### SUPPLIED MATERIAL ###

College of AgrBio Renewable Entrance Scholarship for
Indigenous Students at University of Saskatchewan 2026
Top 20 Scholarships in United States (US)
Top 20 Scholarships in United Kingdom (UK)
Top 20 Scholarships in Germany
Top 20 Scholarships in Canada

###
### SUPPLIED MATERIAL ###

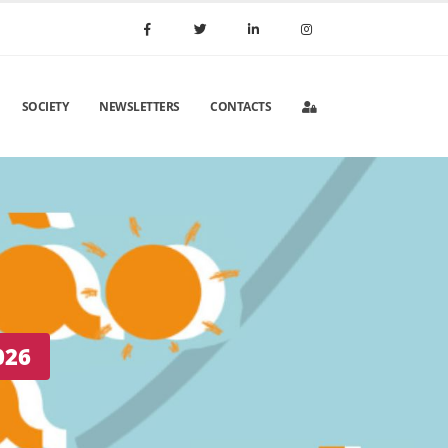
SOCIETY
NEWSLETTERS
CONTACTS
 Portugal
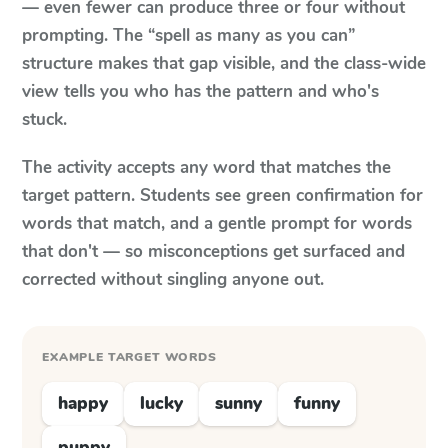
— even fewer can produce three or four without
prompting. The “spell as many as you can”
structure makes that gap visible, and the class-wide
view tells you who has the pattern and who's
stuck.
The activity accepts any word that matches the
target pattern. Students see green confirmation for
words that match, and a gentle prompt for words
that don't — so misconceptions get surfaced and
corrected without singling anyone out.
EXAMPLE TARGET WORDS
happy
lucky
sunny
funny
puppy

###

### WHAT THE EXERCISE ASKS
Copy out the data from the line containing "College of AgrBio" through the line containing "Top 20 Scholarships in Canada", replacing "Top 20" with "Top 10" and keeping everything else unchanged.

### SOLUTION
College of AgrBio Renewable Entrance Scholarship for
Indigenous Students at University of Saskatchewan 2026
Top 10 Scholarships in United States (US)
Top 10 Scholarships in United Kingdom (UK)
Top 10 Scholarships in Germany
Top 10 Scholarships in Canada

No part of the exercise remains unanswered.